Os responsáveis são quem reduziu os poderes de tutela dos órgãos autárquicos sobre as empresas municipais e permitiu o esvaziamento de competências das autarquias, impedindo o controlo democrático da sua execução. Não foi o PCP; foram o PS, o PSD e CDS!
Então, agora, para resolver o problema que os próprios criaram, vem o Governo apresentar uma proposta que impõe uma tutela de mérito sobre as autarquias! E isto viola a Constituição da República Portuguesa, pois esta só prevê a tutela administrativa. As autarquias não são
entidades subordinadas ao Governo, são detentoras de autonomia.
Por isso, discordamos da proposta de retenção de 20% do duodécimo das transferências correntes do Fundo Geral Municipal no caso de as autarquias não enviarem as informações previstas.
Em relação à suspensão da criação de novas empresas municipais e ao adquirirem participações em sociedades comerciais, a proposta do Governo é contraditória, como já aqui referimos: primeiro, suspende-se mas, depois, permitem-se as ditas excepções. Mas há que referir que estas excepções são permitidas, como está na proposta do Governo, desde que autorizadas pelos membros do Governo das áreas das finanças e da administração local. Sr. Secretário de Estado, é ou não uma tutela de mérito? Viola ou não a nossa Constituição?
O Governo, tão preocupado com a má gestão das empresas municipais, não apresenta a mesma preocupação com as empresas multimunicipais, para o abastecimento de água, o saneamento e o tratamento de resíduos sólidos urbanos.
Bem sabemos que não é sector empresarial local, mas estas empresas assentam num modelo de extorsão das autarquias. Porque não quer o Governo intervir neste sector?
Porque, certamente, não lhe interessa, não é, Sr. Secretário de Estado?!
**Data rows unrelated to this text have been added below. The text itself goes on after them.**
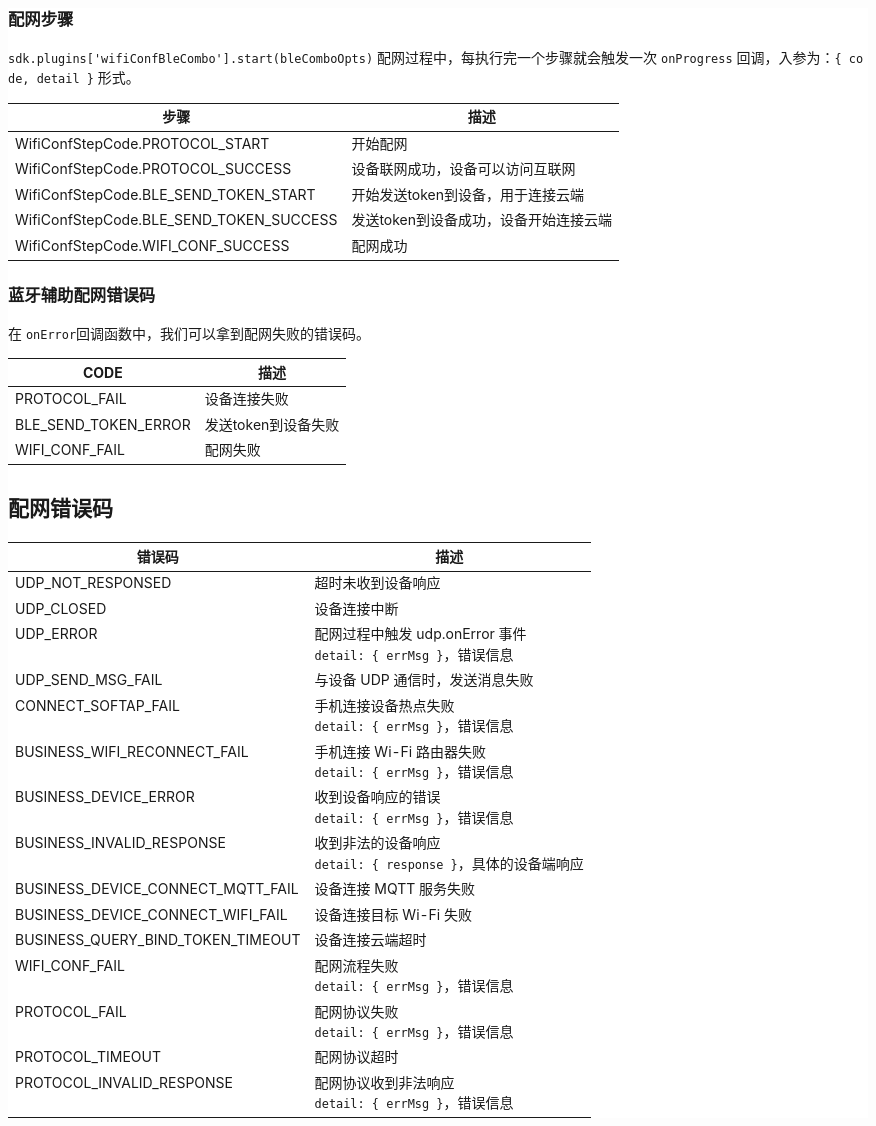 <span id="BleComboStep"></span>

### 配网步骤

`sdk.plugins['wifiConfBleCombo'].start(bleComboOpts)` 配网过程中，每执行完一个步骤就会触发一次 `onProgress` 回调，入参为：`{ code, detail }` 形式。

| 步骤                                    | 描述                                  |
| --------------------------------------- | ------------------------------------- |
| WifiConfStepCode.PROTOCOL_START         | 开始配网                              |
| WifiConfStepCode.PROTOCOL_SUCCESS       | 设备联网成功，设备可以访问互联网      |
| WifiConfStepCode.BLE_SEND_TOKEN_START   | 开始发送token到设备，用于连接云端     |
| WifiConfStepCode.BLE_SEND_TOKEN_SUCCESS | 发送token到设备成功，设备开始连接云端 |
| WifiConfStepCode.WIFI_CONF_SUCCESS      | 配网成功                              |

<span id="blecombo_error_code"></span>

### 蓝牙辅助配网错误码

在 `onError`回调函数中，我们可以拿到配网失败的错误码。

| CODE                 | 描述                |
| -------------------- | ------------------- |
| PROTOCOL_FAIL        | 设备连接失败        |
| BLE_SEND_TOKEN_ERROR | 发送token到设备失败 |
| WIFI_CONF_FAIL       | 配网失败            |



<span id="confErrorCode"></span>

## 配网错误码

| 错误码                            | 描述                                                         |
| --------------------------------- | ------------------------------------------------------------ |
| UDP_NOT_RESPONSED                 | 超时未收到设备响应                                           |
| UDP_CLOSED                        | 设备连接中断                                                 |
| UDP_ERROR                         | 配网过程中触发 udp.onError 事件<br>`detail: { errMsg }`，错误信息 |
| UDP_SEND_MSG_FAIL                 | 与设备 UDP 通信时，发送消息失败                              |
| CONNECT_SOFTAP_FAIL               | 手机连接设备热点失败<br>`detail: { errMsg }`，错误信息       |
| BUSINESS_WIFI_RECONNECT_FAIL      | 手机连接 Wi-Fi 路由器失败<br>`detail: { errMsg }`，错误信息  |
| BUSINESS_DEVICE_ERROR             | 收到设备响应的错误<br>`detail: { errMsg }`，错误信息         |
| BUSINESS_INVALID_RESPONSE         | 收到非法的设备响应<br>`detail: { response }`，具体的设备端响应 |
| BUSINESS_DEVICE_CONNECT_MQTT_FAIL | 设备连接 MQTT 服务失败                                       |
| BUSINESS_DEVICE_CONNECT_WIFI_FAIL | 设备连接目标 Wi-Fi 失败                                      |
| BUSINESS_QUERY_BIND_TOKEN_TIMEOUT | 设备连接云端超时                                             |
| WIFI_CONF_FAIL                    | 配网流程失败<br>`detail: { errMsg }`，错误信息               |
| PROTOCOL_FAIL                     | 配网协议失败<br>`detail: { errMsg }`，错误信息               |
| PROTOCOL_TIMEOUT                  | 配网协议超时                                                 |
| PROTOCOL_INVALID_RESPONSE         | 配网协议收到非法响应<br>`detail: { errMsg }`，错误信息       |
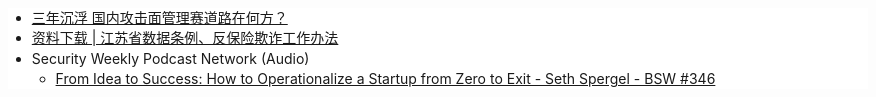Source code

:   - [三年沉浮 国内攻击面管理赛道路在何方？](https://mp.weixin.qq.com/s?__biz=MzUyMDQ4OTkyMg==&mid=2247539059&idx=1&sn=de3a24234e89625129e0deef18f45f3f&chksm=f9eb87dece9c0ec8e1cafec754eb03f4f35dffae10c07e451b7f5b31f48e52d636c56af89b6b&scene=58&subscene=0#rd)
  - [资料下载 | 江苏省数据条例、反保险欺诈工作办法](https://mp.weixin.qq.com/s?__biz=MzUyMDQ4OTkyMg==&mid=2247539059&idx=2&sn=9c1541cb40904ef9a00ad54d7e51c0ae&chksm=f9eb87dece9c0ec865bd450414ad6975ad59594183eedb6567704df399cd3a2eec7adce98bdc&scene=58&subscene=0#rd)
- Security Weekly Podcast Network (Audio)
  - [From Idea to Success: How to Operationalize a Startup from Zero to Exit - Seth Spergel - BSW #346](http://sites.libsyn.com/18678/from-idea-to-success-how-to-operationalize-a-startup-from-zero-to-exit-seth-spergel-bsw-346)
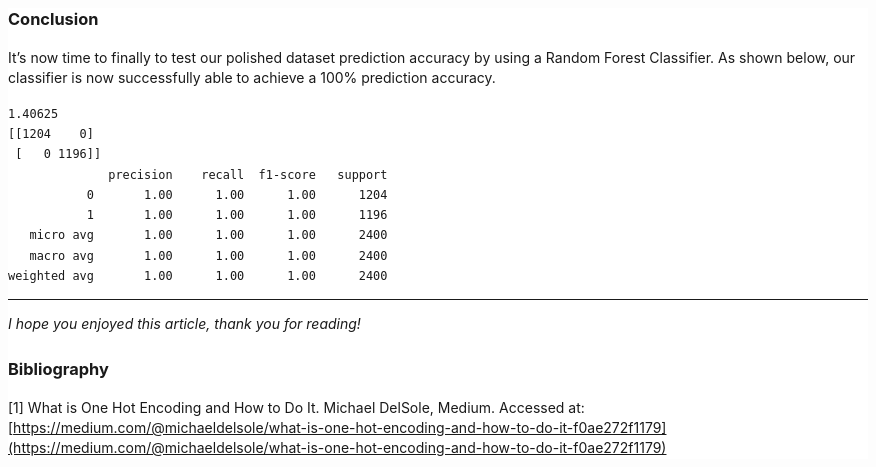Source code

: ### Conclusion

It’s now time to finally to test our polished dataset prediction accuracy by
using a Random Forest Classifier. As shown below, our classifier is now
successfully able to achieve a 100% prediction accuracy.

<script src="https://gist.github.com/pierpaolo28/79c96639ed06bc3b662d38af9164916a.js"></script>

    1.40625
    [[1204    0]
     [   0 1196]]
                  precision    recall  f1-score   support
               0       1.00      1.00      1.00      1204
               1       1.00      1.00      1.00      1196
       micro avg       1.00      1.00      1.00      2400
       macro avg       1.00      1.00      1.00      2400
    weighted avg       1.00      1.00      1.00      2400

*****

*I hope you enjoyed this article, thank you for reading!*

### Bibliography

[1] What is One Hot Encoding and How to Do It. Michael DelSole, Medium. Accessed
at:
[https://medium.com/@michaeldelsole/what-is-one-hot-encoding-and-how-to-do-it-f0ae272f1179](https://medium.com/@michaeldelsole/what-is-one-hot-encoding-and-how-to-do-it-f0ae272f1179)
Porque as Águas de Portugal mantêm o monopólio neste sector, extraem extraordinários lucros com esta actividade e porque — lá está! — o Governo tem objectivos de privatizar a Águas de Portugal. Então, é melhor deixar tal e qual como está.
Entendemos que nas situações de decisão pela extinção de empresas municipais as competências atribuídas devem regressar aos respectivos municípios. A perspectiva de privatização de sectores e de competências das autarquias não pode ser o caminho. Entregar competências municipais a entidades privadas só irá degradar a qualidade dos serviços prestados, com custos mais elevados para os municípios.
O PCP defende o carácter público dos serviços prestados pelos municípios e o reforço do poder local democrático, com capacidade de resposta eficiente na resolução dos problemas das populações. Estamos disponíveis para intervir no sector empresarial local, mas sempre nesta perspectiva: a da preservação da autonomia do poder local democrático.